Stored data entries:
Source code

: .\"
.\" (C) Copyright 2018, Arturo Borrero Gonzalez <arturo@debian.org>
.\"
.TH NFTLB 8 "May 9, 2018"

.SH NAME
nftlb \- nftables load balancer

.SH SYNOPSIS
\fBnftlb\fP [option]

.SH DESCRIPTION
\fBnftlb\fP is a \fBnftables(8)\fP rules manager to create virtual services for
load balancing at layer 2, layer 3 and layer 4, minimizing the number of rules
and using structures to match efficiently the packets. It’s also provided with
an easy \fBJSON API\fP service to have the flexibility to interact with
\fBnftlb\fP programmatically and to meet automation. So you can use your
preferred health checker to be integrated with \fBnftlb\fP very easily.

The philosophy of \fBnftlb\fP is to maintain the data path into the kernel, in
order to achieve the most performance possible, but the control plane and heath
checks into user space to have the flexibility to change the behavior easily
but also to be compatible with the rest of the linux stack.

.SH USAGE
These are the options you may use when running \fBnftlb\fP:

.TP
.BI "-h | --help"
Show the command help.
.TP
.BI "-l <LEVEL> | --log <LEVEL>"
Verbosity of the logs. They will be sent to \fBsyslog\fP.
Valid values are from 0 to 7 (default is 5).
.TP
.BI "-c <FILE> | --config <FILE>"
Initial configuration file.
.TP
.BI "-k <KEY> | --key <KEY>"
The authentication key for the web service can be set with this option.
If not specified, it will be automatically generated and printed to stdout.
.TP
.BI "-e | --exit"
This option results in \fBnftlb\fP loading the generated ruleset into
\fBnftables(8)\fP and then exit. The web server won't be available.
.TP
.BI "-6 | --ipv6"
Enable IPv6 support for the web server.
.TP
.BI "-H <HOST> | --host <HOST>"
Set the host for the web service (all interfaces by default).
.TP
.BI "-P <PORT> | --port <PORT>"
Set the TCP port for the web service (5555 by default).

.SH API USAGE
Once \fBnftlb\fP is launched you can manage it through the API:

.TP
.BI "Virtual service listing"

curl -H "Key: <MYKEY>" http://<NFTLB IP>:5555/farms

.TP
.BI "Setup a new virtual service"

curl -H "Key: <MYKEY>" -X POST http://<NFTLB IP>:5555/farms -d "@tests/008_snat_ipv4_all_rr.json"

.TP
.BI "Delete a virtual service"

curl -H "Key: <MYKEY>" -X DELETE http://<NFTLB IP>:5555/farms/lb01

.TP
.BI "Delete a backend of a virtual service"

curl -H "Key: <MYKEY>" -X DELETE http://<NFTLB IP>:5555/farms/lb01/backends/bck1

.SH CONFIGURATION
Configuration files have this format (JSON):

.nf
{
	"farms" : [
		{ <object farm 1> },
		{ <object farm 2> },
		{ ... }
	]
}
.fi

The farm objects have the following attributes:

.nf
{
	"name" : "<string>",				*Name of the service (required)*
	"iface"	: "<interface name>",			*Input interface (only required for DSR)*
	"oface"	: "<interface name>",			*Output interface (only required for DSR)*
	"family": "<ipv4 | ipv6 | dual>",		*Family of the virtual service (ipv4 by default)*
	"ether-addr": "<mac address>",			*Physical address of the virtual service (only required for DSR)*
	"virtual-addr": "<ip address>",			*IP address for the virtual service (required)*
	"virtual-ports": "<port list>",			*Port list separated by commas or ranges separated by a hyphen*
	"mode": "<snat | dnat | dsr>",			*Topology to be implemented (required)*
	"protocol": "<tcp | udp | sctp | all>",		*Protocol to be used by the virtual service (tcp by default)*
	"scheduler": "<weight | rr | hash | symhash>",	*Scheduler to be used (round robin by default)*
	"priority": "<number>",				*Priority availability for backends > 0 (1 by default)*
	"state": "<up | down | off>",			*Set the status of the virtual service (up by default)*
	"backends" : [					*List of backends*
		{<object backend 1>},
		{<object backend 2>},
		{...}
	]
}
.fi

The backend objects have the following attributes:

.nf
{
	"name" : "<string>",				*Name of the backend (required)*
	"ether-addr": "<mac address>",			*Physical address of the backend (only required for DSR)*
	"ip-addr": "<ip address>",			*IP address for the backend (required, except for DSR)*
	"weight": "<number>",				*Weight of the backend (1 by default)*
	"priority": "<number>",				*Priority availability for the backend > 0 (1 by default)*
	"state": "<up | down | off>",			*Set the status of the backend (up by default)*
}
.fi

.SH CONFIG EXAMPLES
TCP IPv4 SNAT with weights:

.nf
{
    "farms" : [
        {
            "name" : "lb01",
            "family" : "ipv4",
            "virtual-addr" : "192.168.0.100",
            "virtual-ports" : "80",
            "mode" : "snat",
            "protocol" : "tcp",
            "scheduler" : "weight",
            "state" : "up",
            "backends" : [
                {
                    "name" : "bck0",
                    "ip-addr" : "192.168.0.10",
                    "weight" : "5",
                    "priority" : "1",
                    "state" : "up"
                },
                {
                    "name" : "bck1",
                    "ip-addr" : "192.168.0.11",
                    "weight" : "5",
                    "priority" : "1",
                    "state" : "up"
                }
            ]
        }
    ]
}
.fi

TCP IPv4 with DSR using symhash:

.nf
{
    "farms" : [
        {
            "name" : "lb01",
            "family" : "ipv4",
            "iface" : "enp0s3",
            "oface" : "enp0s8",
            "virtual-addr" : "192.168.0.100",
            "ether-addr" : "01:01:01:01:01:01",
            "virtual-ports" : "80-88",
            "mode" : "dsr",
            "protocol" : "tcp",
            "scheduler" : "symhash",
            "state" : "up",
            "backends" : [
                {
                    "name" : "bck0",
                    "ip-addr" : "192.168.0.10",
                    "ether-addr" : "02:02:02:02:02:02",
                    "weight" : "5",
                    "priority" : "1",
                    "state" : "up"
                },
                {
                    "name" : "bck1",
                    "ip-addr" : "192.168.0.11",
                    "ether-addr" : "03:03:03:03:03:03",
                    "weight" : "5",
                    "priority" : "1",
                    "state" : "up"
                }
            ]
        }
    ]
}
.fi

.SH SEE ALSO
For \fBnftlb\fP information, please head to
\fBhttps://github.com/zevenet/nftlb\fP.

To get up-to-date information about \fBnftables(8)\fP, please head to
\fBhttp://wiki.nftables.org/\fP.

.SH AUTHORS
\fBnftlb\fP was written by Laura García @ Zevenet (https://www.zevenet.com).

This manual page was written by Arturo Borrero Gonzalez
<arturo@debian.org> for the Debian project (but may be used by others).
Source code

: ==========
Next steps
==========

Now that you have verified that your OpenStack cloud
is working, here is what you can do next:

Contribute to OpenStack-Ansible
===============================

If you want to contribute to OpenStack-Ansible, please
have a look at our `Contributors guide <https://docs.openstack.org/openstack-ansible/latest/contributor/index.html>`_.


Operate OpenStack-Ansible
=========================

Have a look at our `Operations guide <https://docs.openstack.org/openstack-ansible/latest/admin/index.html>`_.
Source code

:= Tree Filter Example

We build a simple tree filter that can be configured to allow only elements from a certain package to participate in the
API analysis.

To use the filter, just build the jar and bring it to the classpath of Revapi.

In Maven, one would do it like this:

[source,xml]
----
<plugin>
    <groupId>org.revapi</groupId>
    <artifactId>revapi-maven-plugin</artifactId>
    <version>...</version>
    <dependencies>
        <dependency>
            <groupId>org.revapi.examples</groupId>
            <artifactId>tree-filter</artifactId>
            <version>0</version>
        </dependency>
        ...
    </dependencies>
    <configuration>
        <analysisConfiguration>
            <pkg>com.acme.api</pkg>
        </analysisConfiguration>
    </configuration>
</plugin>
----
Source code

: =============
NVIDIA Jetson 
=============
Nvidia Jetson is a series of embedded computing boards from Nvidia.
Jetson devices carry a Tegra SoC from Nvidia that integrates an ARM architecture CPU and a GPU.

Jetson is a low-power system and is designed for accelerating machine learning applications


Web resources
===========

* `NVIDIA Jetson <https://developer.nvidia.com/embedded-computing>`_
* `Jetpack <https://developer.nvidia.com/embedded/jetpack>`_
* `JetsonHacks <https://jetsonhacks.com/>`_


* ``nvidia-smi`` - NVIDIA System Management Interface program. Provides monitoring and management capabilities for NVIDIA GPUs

Aim of the task =
Copy the entries above exactly, but only from the line holding "API analysis." through the line holding "<analysisConfiguration>", both included.

Answer section =
API analysis.

To use the filter, just build the jar and bring it to the classpath of Revapi.

In Maven, one would do it like this:

[source,xml]
----
<plugin>
    <groupId>org.revapi</groupId>
    <artifactId>revapi-maven-plugin</artifactId>
    <version>...</version>
    <dependencies>
        <dependency>
            <groupId>org.revapi.examples</groupId>
            <artifactId>tree-filter</artifactId>
            <version>0</version>
        </dependency>
        ...
    </dependencies>
    <configuration>
        <analysisConfiguration>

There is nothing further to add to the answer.